Washing hands with cold water kills germs just as effectively as hot water
Scientists have poured cold water on the theory that we need to wash our hands with hot water to kill germs.
According the the Daily Mail, a new study has discovered that cool water removes the same amount of harmful bacteria.
Antibacterial soap was no better than normal soap, researchers also found.
But whichever temperature and soap you use, scrub your hands for at least ten seconds is recommended to get rid of harmful food poisoning bacteria, a New Jersey study suggests.
The findings suggest savings could be made on energy bills, the researchers suggest.
“People need to feel comfortable when they are washing their hands but as far as effectiveness, this study shows us that the temperature of the water used didn’t matter,” said Professor Donald Schaffner from Rutgers University, who conducted the research
“This study may have significant implications towards water energy, since using cold water saves more energy than warm or hot water.”
The team tested 21 volunteers who had their hands exposed to harmless bacteria and who washed at various temperatures over a six-month period.
The washed their hands for ten seconds at a time in water at 15.5, 26 and 38°C (60, 79 or 100℉) using varying amounts of soap.

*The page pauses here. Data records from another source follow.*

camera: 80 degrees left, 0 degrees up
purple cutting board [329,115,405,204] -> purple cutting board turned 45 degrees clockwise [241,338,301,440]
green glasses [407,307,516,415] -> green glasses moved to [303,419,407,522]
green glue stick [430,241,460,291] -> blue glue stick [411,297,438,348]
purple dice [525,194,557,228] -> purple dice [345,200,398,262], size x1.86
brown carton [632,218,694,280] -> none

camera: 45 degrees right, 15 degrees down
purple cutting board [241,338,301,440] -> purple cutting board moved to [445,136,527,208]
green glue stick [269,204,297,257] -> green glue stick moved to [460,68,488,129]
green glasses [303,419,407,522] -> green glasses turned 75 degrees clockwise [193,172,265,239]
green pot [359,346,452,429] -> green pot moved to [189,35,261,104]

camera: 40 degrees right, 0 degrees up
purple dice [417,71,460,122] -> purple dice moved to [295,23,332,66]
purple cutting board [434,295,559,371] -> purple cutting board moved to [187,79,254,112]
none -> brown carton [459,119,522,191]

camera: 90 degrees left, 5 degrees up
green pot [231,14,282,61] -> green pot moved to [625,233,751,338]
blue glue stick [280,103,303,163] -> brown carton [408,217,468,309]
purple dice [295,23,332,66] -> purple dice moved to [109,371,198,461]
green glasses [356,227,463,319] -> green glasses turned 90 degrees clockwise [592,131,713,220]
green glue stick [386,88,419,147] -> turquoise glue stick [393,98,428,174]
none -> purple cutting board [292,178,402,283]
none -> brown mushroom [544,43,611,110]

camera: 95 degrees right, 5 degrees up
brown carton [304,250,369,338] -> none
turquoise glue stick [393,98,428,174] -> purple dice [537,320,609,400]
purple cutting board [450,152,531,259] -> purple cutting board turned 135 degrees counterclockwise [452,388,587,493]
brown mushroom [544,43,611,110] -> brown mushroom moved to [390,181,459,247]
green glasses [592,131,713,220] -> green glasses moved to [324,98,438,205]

It was found that neither the temperature of the water nor the amount of soap they used made any difference to the amount of germs removed from their hands.
However, warm water does help in the process of washing, according to a food safety adviser for the British Hospitality Association.

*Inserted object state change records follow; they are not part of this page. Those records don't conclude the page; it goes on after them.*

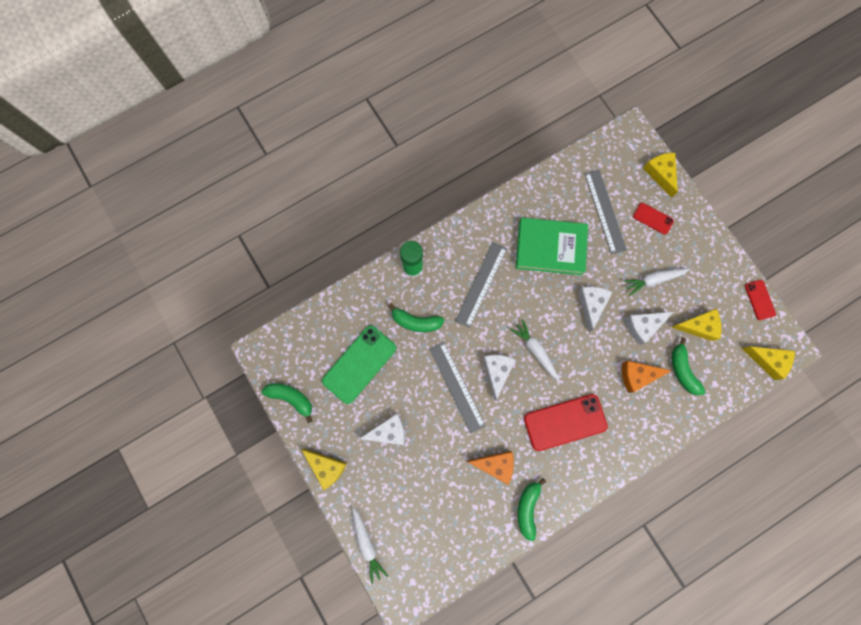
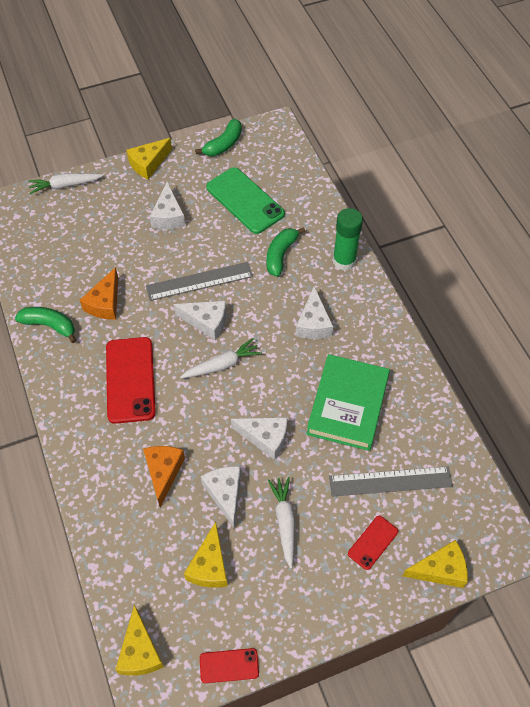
camera: 100 degrees right, 20 degrees down
grey ruler [455,242,507,328] -> white cheese [296,286,333,339]
green banana [672,338,705,395] -> none
yellow cheese [742,346,795,380] -> yellow cheese turned 45 degrees counterclockwise [115,605,164,676]

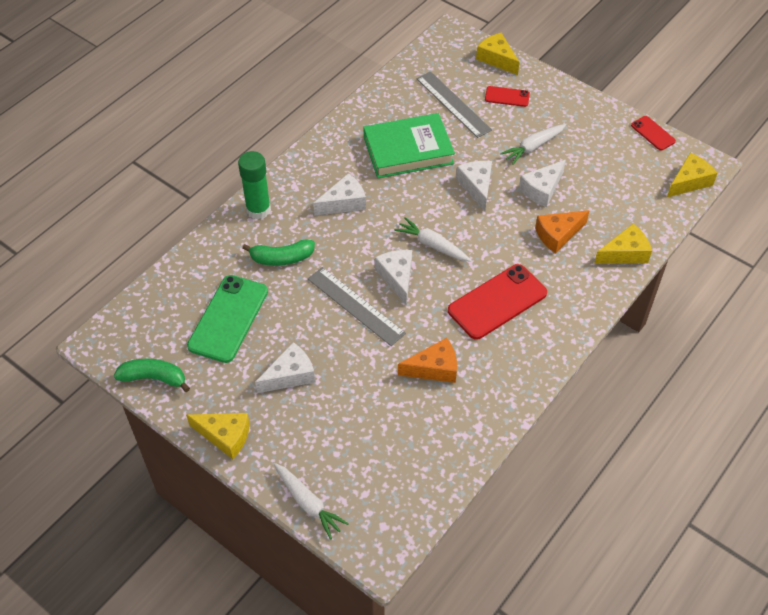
camera: 120 degrees left, 5 degrees down
green banana [15,307,76,343] -> none
yellow cheese [184,522,228,588] -> yellow cheese moved to [594,224,652,264]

Dr Lisa Ackerley said: “Warm water is good as it helps the soap to lather and it’s the action of washing soap off which helps to get hands clean.
“But the actual water temp won’t kill bacteria as it can’t be too hot or it would burn.”
In the US, federal guidelines to restaurants and catering outlets is to provide water heated to 38°C.
The Food Standards Agency in the UK just states that they must provide washbasins for cleaning hands must have hot and cold running water, soap and materials for hygienic drying.
The researchers argue it is more important to ensure workers thoroughly wash their hands, no matter at what temperature, before and after preparing food and using restrooms.
Professor Schaffner added: “I think this study indicates that there should be a policy change.
“Instead of having a temperature requirement, the policy should only say that comfortable or warm water needs to be delivered.
“We are wasting energy to heat water to a level that is not necessary.”
The findings were published in the Journal of Food Protection.